Burdick, A.B. 1999. Xasta in class experiments.
Dros. Inf. Serv. 82: 128-129. View PDF
Goldschmidt, Elisabeth. 1999. Phenocopy and species hybrid in class work.
Dros. Inf. Serv. 82: 129. View PDF
Good, clear, uncomplicated translocation segregation data is difficult to obtain in Drosophila. Most translocations are not well marked and multichromosomal recessive testers frequently conflict in expression with translocation markers. One combination that has worked well for us is T(2;3)Xa with m;cn;e. We cross m;cn;e females X T(2;3)Xa/Ubx130 males and backcross: m/+; cn-e/T(2;3)Xa females X; m;cn;e males. Typical backcross data are those of Mr. V.M. Sahni, last year (Table 1). We never obtain any recombination between cn and e which is unfortunately due to the fact that Xa also carries In(2R)Cy, which covers cn, and In(3R)P with a break near e. This prevents location of the break-points of Xa from the data and leads everyone to conclude that the breaks must be very close to both cn and e. I think the recessive tester stock could be improved by making it B;cl;ssa which should give some recombination between cl, ssa, and Xa to allow genetic estimation of the break-points.
The following simple experiments are familiar to geneticists from the literature, but it is not generally realized how easily their success in class work can be ensured.
a) “Yellow” phenocopy on silver nitrate medium. Medium containing 0.1%, 0.05%, and 0.025% AgNO3, respectively, is prepared by stirring appropriate volumes of a 5% AgNO3 solution into standard food mixture cooled to 60°C directly after boiling. Since stocks vary in their sensitivity to the salt, the concentration which produces a high percentage of phenocopies (50-80%) without being too toxic to the flies is determined each year by a test series before starting the course. At least 10 pairs of parents should be introduced into each half-pint bottle. Students test different isogenic strains (or different Drosophila species) on the same medium or one stock on a series of concentrations. Light-colored flies are transferred to normal medium to demonstrate nonheritability of the effect in their offspring.
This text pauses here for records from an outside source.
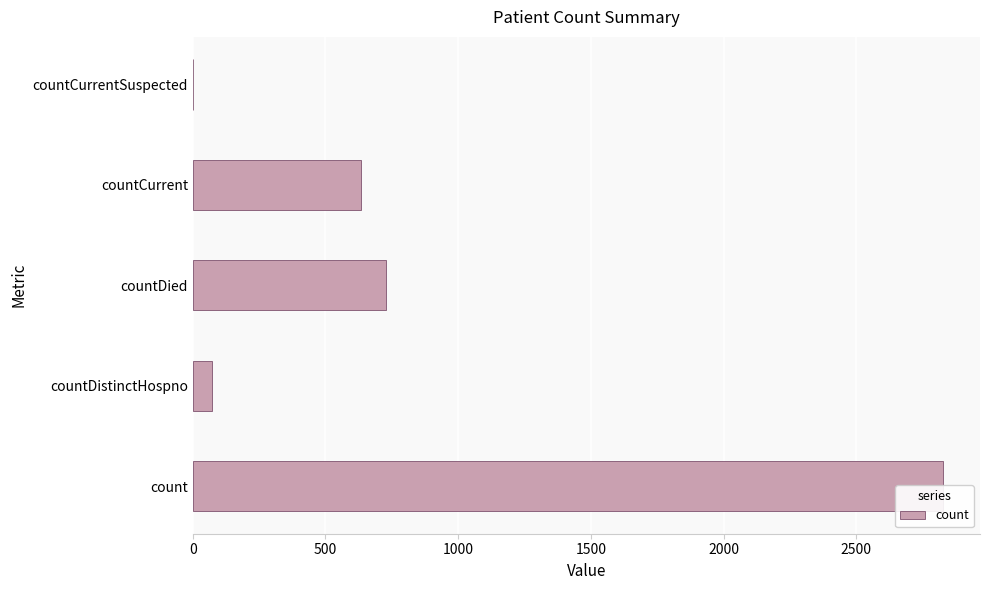

How many positive values are there?

4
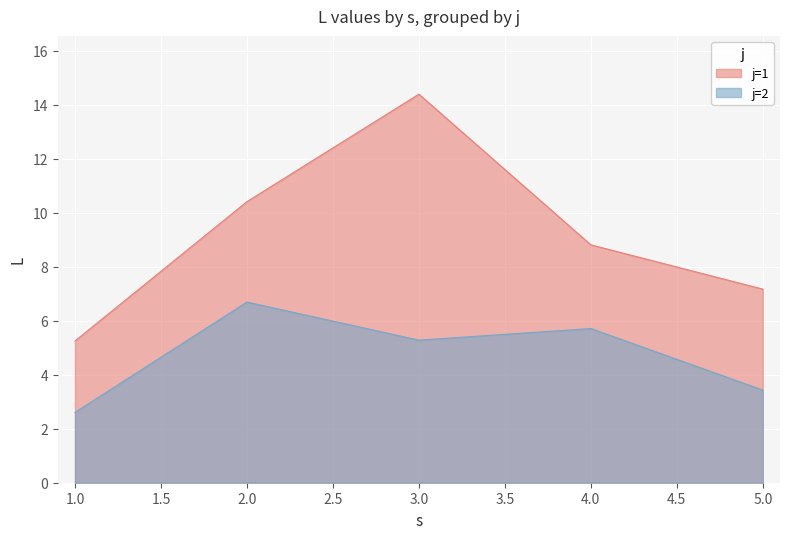

Which category has the lowest value across all series?

1.0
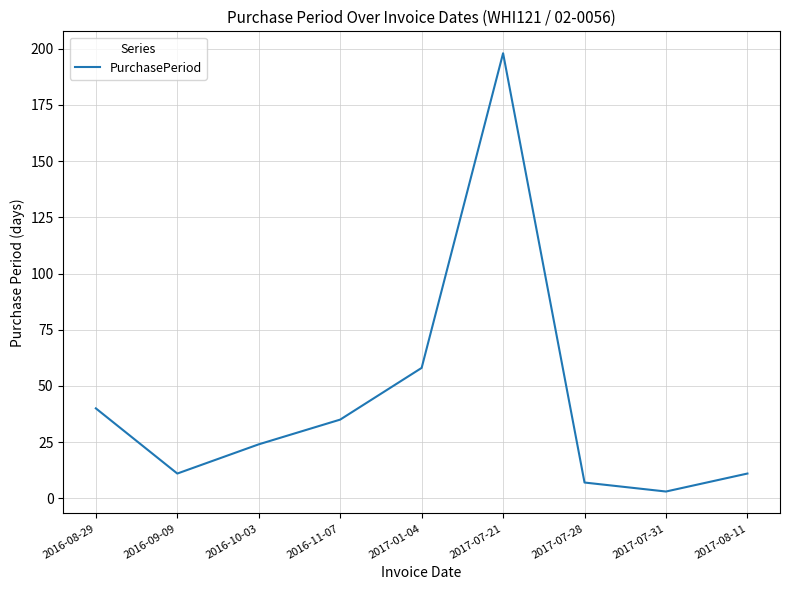

Reading right to left, transcribe all the data shown in this chart.

2017-08-11=11	2017-07-31=3	2017-07-28=7	2017-07-21=198	2017-01-04=58	2016-11-07=35	2016-10-03=24	2016-09-09=11	2016-08-29=40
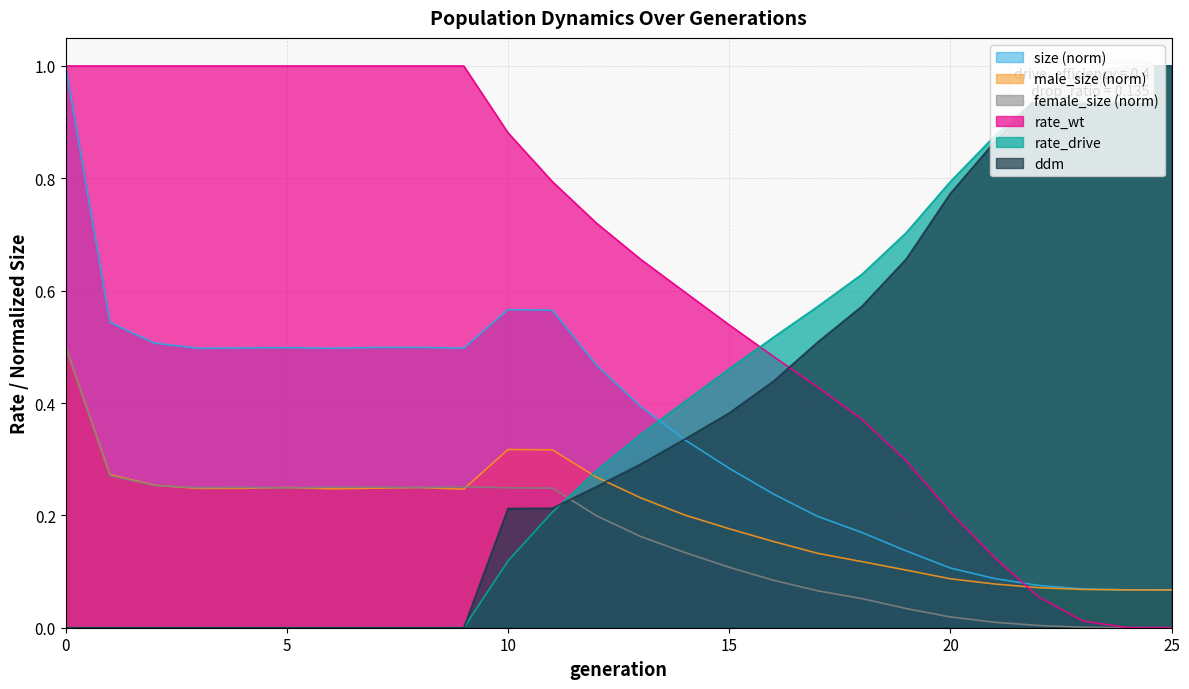

Rank the series at 1 from highest to lowest value.

rate_wt, size, male_size, female_size, rate_drive, ddm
b) Hybrid D. melanogaster X D. simulans. Virgin males and females, aged for different periods, are shaken without etherizing into “creamers”, according to the method described by Uphoff (Genetics 34: 314-327). Thirty to fifty percent of students’ crosses prepared in this way are fertile. Hybrid larvae are utilized for salivary preparations to demonstrate the inversion constituting the main cytological difference between the parent species. Adult female hybrids are tested for sterility. Change of dominance relations in the hybrid can be demonstrated by utilizing melanogaster females carrying dominant genes. Thus, when employing Cy L/Pm females, Cy is found to be dominant, while L and Pm are recessive in the hybrids.